Une des pistes à creuser pourrait être la constitution d'un groupement d'entreprises réunies sur un même lieu géographique pour offrir une palette de formations diversifiées. « Ce n'est pas très évident à construire, mais nous avons déjà développé des actions de formation avec le secteur protégé, comme, par exemple, avec le centre de rééducation et préformation multimétiers Auxilia, qui forme à la bureautique, à l'accueil... »

Au final, Marie-Noëlle Bordier assure « qu'une politique handicap est une réussite quand elle fait partie d'un projet d'entreprise et d'une véritable démarche de changement. Il ne faut pas rechercher des résultats instantanés : l'emploi de personnes handicapées est une course de fond, pas un sprint. Nous sommes loin d'une logique «one shot». Le budget annuel de la mission handicap de Dassault Systèmes est de 300 000 euros, mais c'est hors valorisation du temps passé par les managers et les équipes. Or, pour réussir, il faut du temps ».

DASSAULT SYSTÈMES

• Activité : éditeur mondial de solutions logicielles 3D.

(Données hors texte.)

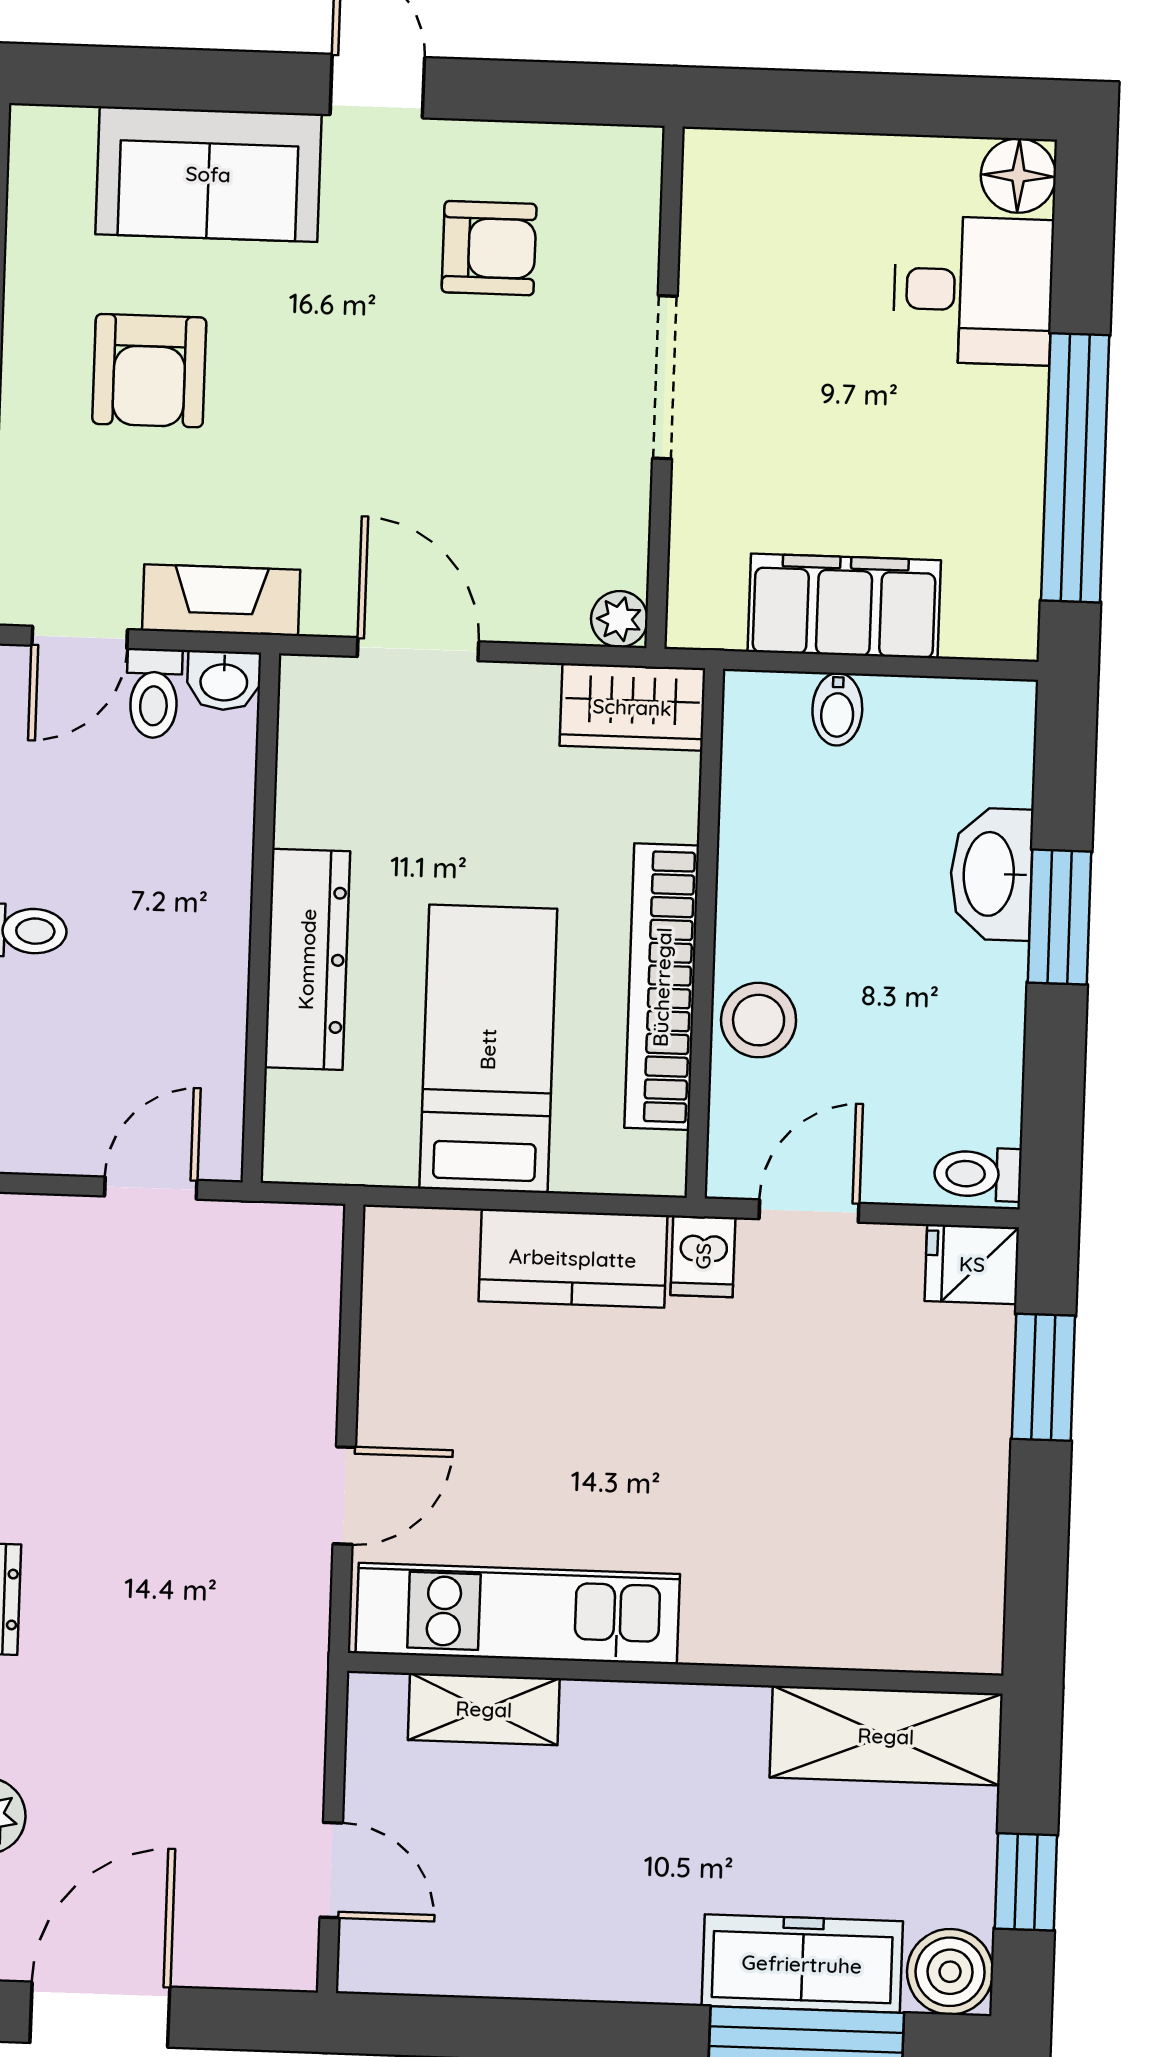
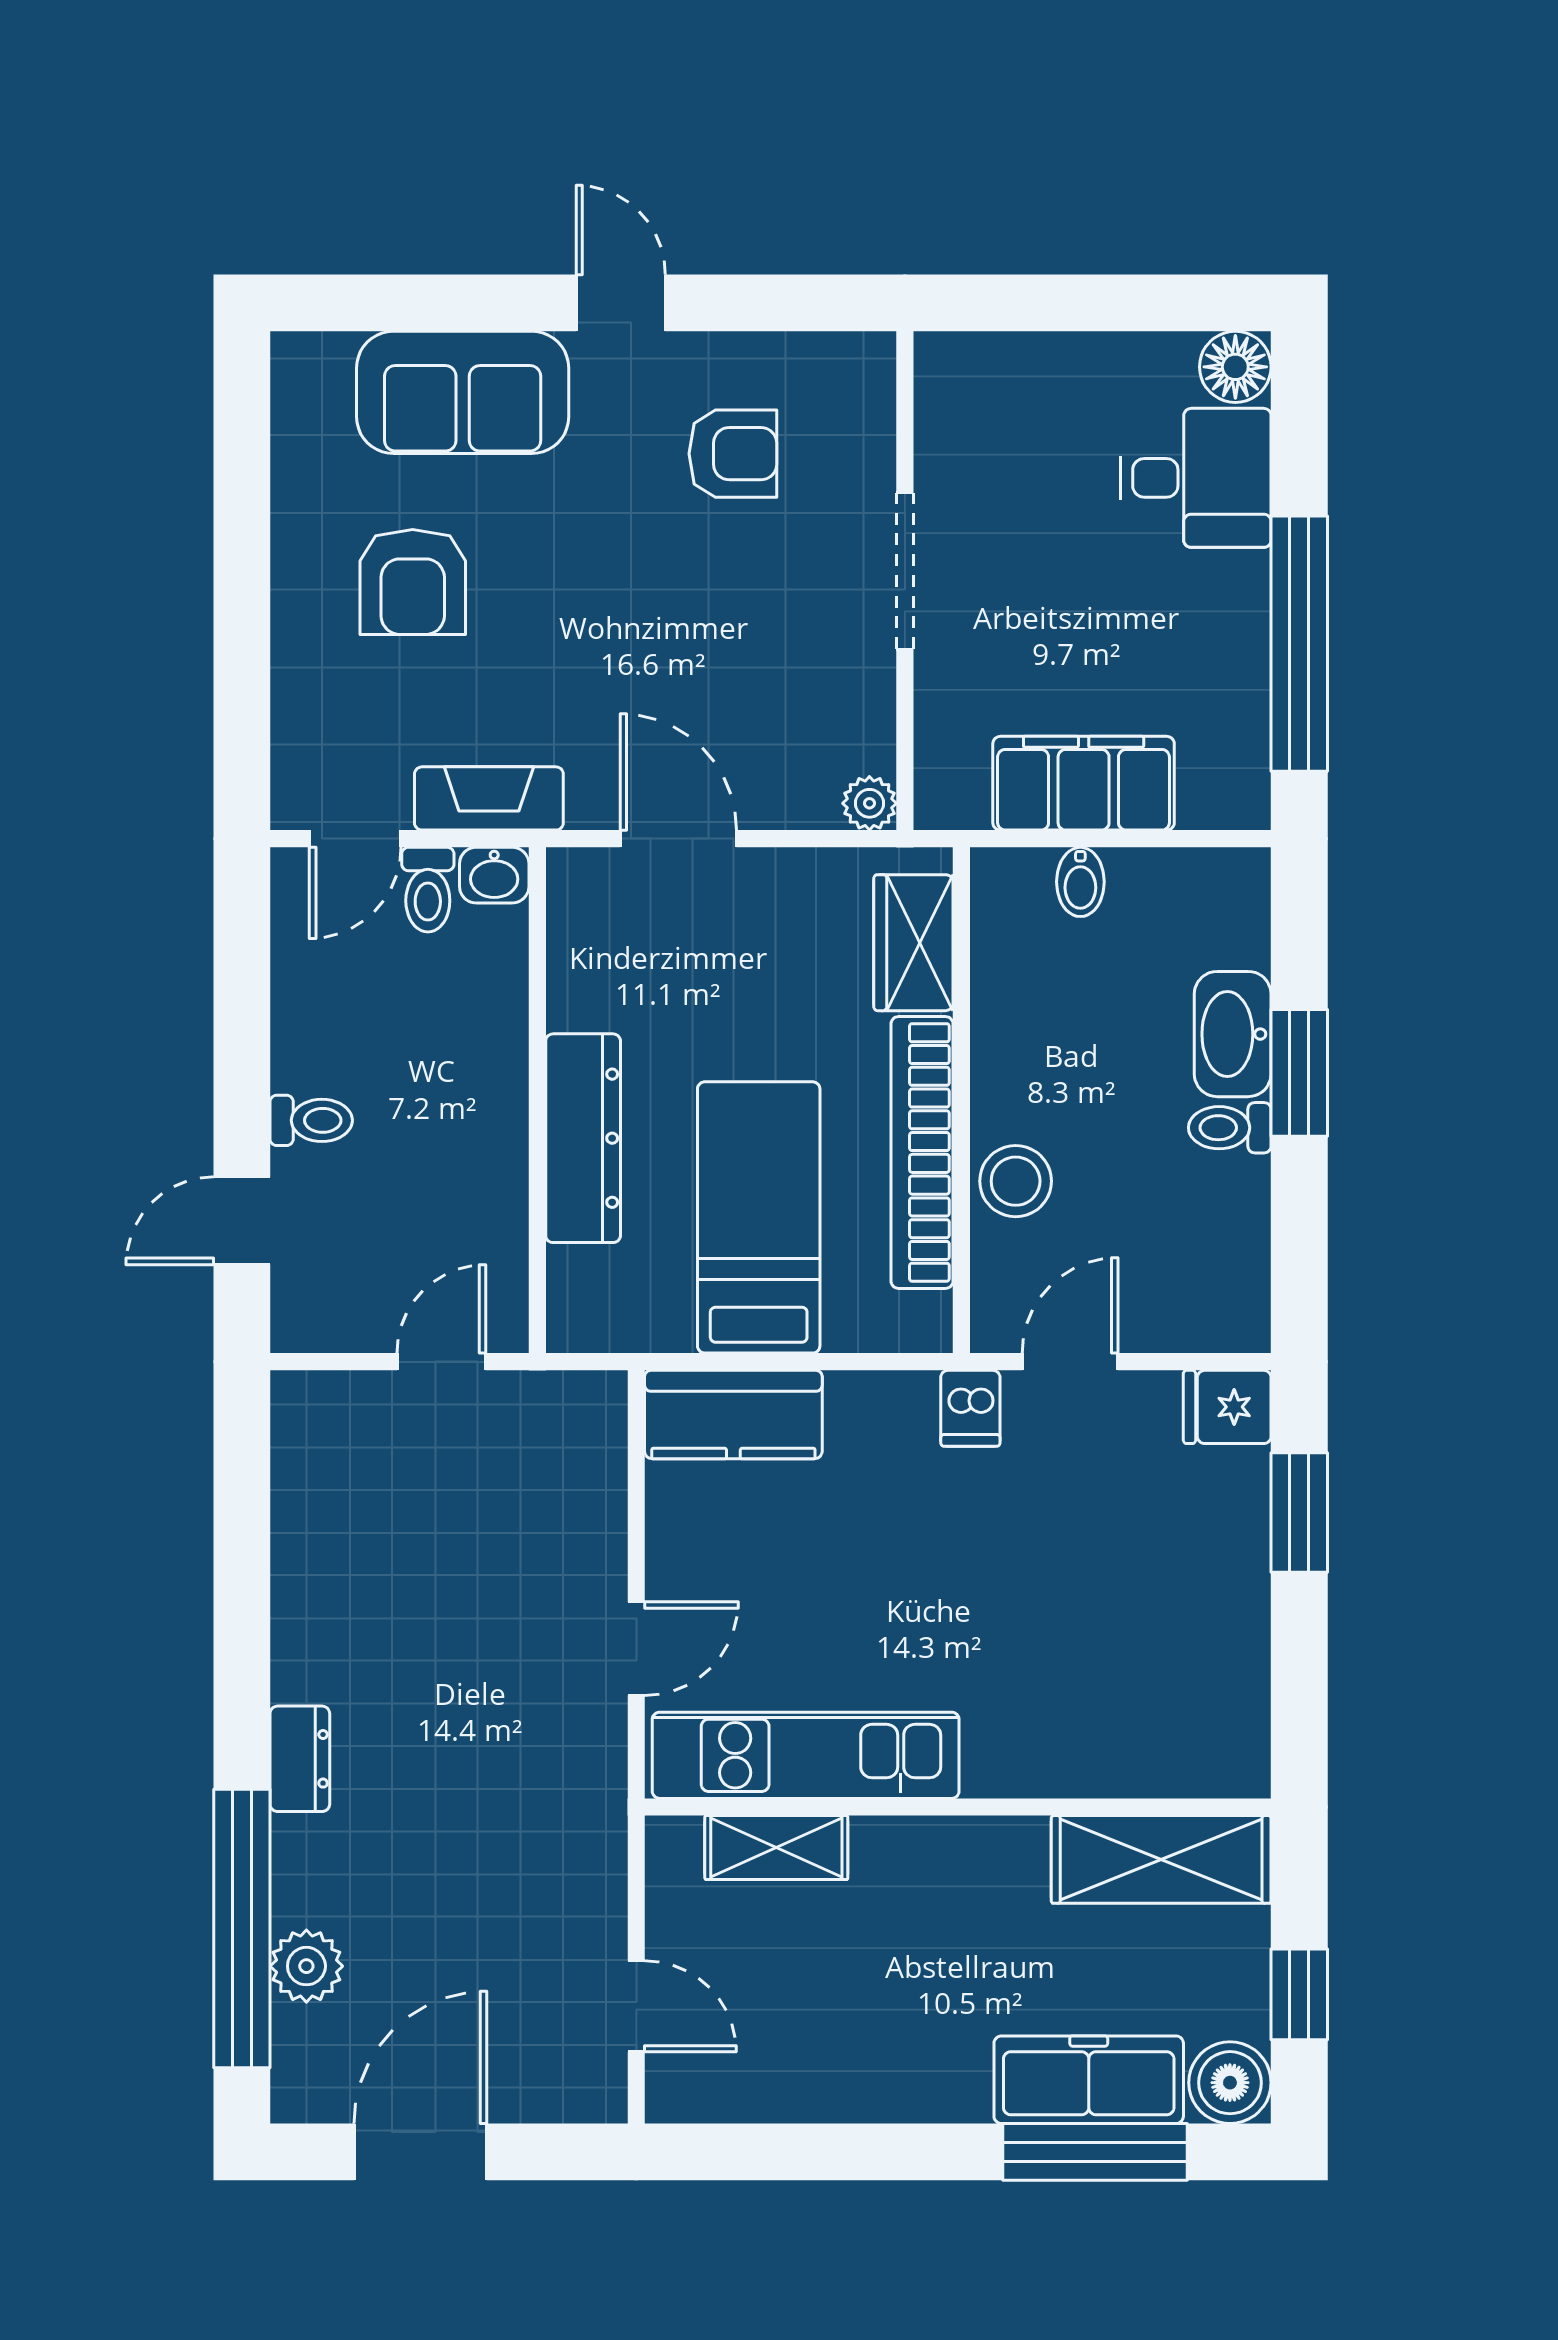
wardrobe: (632, 707) -> (913, 943), moved, turned 90
toilet: (978, 1174) -> (1230, 1128), moved
kitchen counter: (573, 1258) -> (733, 1415), moved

• Effectifs mondiaux : 7 875 collaborateurs répartis dans 27 pays.

• Chiffre d'affaires 2008 : 1,34 milliard d'euros.

Airbus invalidé

Le 26 octobre 2007, Airbus signait un accord en faveur de l'emploi et de l'insertion des personnes handicapées, pour une période de trois ans, avec l'ensemble des syndicats représentés dans l'entreprise. La société s'engageait à embaucher en CDI un nombre de travailleurs handicapés équivalant à 1,5 % des recrutements extérieurs en CDI autorisés, avec un minimum de cinq personnes handicapées par an. Adaptation des conditions et procédures de recrutement, accessibilité du lieu de recrutement, traduction éventuelle en langue des signes, adaptation des tests de recrutement, mise en place d'un réseau spécifique de partenariats, accueil de jeunes handicapés dans les deux lycées professionnels existant au sein d'Airbus.

Etaient également prévus : une garantie d'accès à la formation professionnelle continue, un parcours d'intégration individualisé et l'aide d'un salarié volontaire.

Budget prévisionnel de ces actions : plus de 3,2 millions d'euros sur trois ans. Si le budget utilisé au 31 décembre 2010 était inférieur à la contribution que l'entreprise devait verser à l'Agefiph, un rattrapage devait être réalisé auprès de l'association.

Que s'est-il passé depuis ? « L'accord sur l'intégration de personnes handicapées n'a pas été validé par la Direction du travail et de l'emploi, et en raison du plan Power 8 de restructuration, intervenu en 2007 chez Airbus, et du plan de sauvegarde de l'emploi, cet accord a été mis en sommeil », nous a-t-on répondu chez l'avionneur.